Adam Larsson isn’t going anywhere. He’s learning on the fly, but Larsson is the best defenseman the New Jersey Devils have, and he’s only 20-years old. His vision and versatility lend to thoughts of a 20-year NHL career.
Andy Greene is the lone veteran defenseman that seems worth trusting, so trading him would be a tremendous mistake given the frequent and untimely lapses of the bottom two pairings. Greene certainly has value, but unless the New Jersey Devils give up on the season, they need to keep Andy Greene as a top-pair defenseman.
That leaves the remaining six defensemen in this eight-man rotation of mediocre defensemen completely expendable – or does it?
Peter Harrold makes $550,000 per year, can play forward and defense, and inexplicably hasn’t found the ice yet this year. While he’s the odd man out on both ends of the ice, he lends versatility and depth at very little cost. Though he isn’t playing, he’s serving a purpose. Furthermore, if the thought process behind playing both Cam Janssen and Krys Barch is “why not?”, then “why not” play Harrold after a strong playoff run last year?
The Devils should keep Peter Harrold, and should probably find a way to get him on the ice somewhere.
Mark Fayne is a solid defenseman. He isn’t flashy, but he’s quietly consistent and doesn’t make big mistakes. He too has some value on the trade market, but why would the New Jersey Devils move a player that is playing reasonably well? He’s not a problem, but then again, they did just scratch him for Henrik Tallinder a few weeks ago.
Marek Zidlicky is a threat offensively, even when mired in a season-long slump. Though he takes risks and is sloppy in his own end, on a team desperate for offense, Zidlicky brings the hope of a point presence to the table.
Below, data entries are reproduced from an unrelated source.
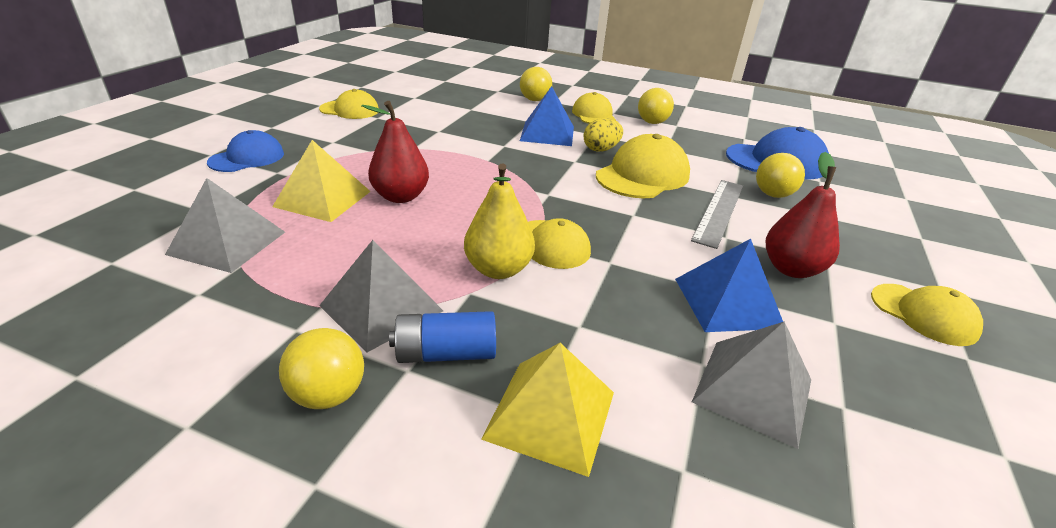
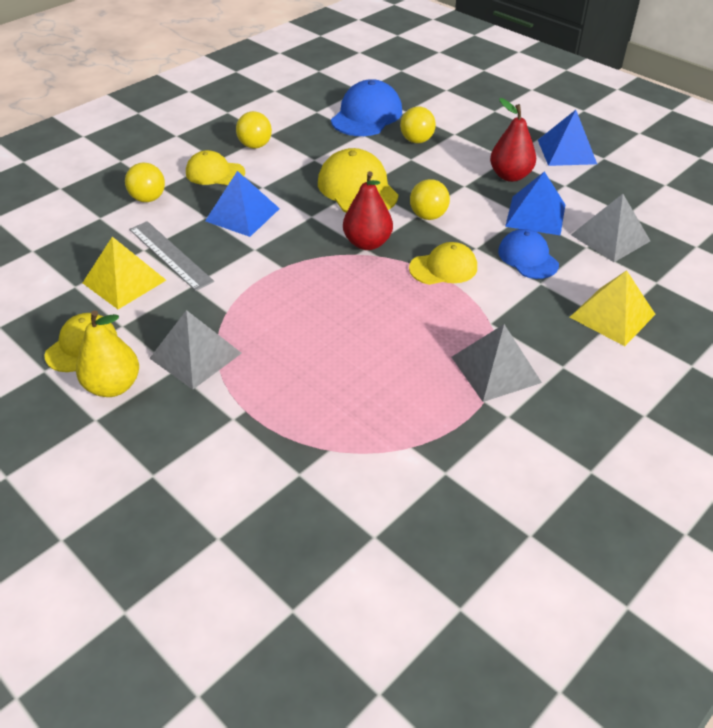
camera: 65 degrees left, 10 degrees up
grey pyramid [165,178,285,273] -> grey pyramid moved to [149,310,242,389]
blue cap [207,130,284,172] -> blue cap moved to [498,229,559,279]
yellow pyramid [272,140,371,222] -> yellow pyramid moved to [83,237,166,309]
yellow ball [279,328,364,409] -> yellow ball moved to [410,179,450,220]
red pear [361,101,429,203] -> red pear moved to [343,171,393,250]
blue battery [389,311,496,363] -> none
yellow pear [464,163,535,279] -> yellow pear moved to [76,310,139,397]
yellow egg [584,118,623,152] -> none
grey ruler [691,180,743,249] -> grey ruler moved to [129,221,214,291]
yellow cap [871,284,983,346] -> blue pyramid [538,110,597,166]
Without Zidlicky, the Devils are miserably lacking a big shot from the point.
With him, New Jersey finds themselves in something of a “catch-22-on-one breaks for the opposing team”.
That leaves the cluttered back end of the defensive rotation, which holds little to no trade value.
I’d say the New Jersey Devils wouldn’t trade captain Bryce Salvador, but I thought that about Team USA and long-time New Jersey Devils captain Jamie Langenbrunner as well. The slow, aging, average-at-best Salvador fits the Tallinder-Anton Volchenkov mold. His overpriced contract does too.
In the end, the New Jersey Devils have three underperforming, relatively expensive veterans that bring little to the table – and one of them is their captain.
With Volchenkov the latest New Jersey Devils player to find himself on the bench while uninjured, and Henrik Tallinder shaking off the rust extremely slowly, neither extraneous defenseman holds much trade value. Assuming Salvador’s presence in the locker room is worth something, that leaves Volchenkov and Tallinder as trade bait – if you can even call them that.
Henrik Tallinder is coming off an injury that cost him most of the season last year. After opening the year on the bench, he is still getting used to NHL speed. Anton Volchenkov got scorched last postseason by some of the game’s best players, but is a big hitter, shot blocker, and consistently posts a positive +/-.
If someone is to go, it should probably be Henrik Tallinder to a cap floor team, but they probably won’t get anything for him.
If the Devils make a move, it will be a cap space dump and nothing more. Talk of the Devils trading their extra defenseman to get anything in return should end immediately. The only players worth parting with won’t bring a return.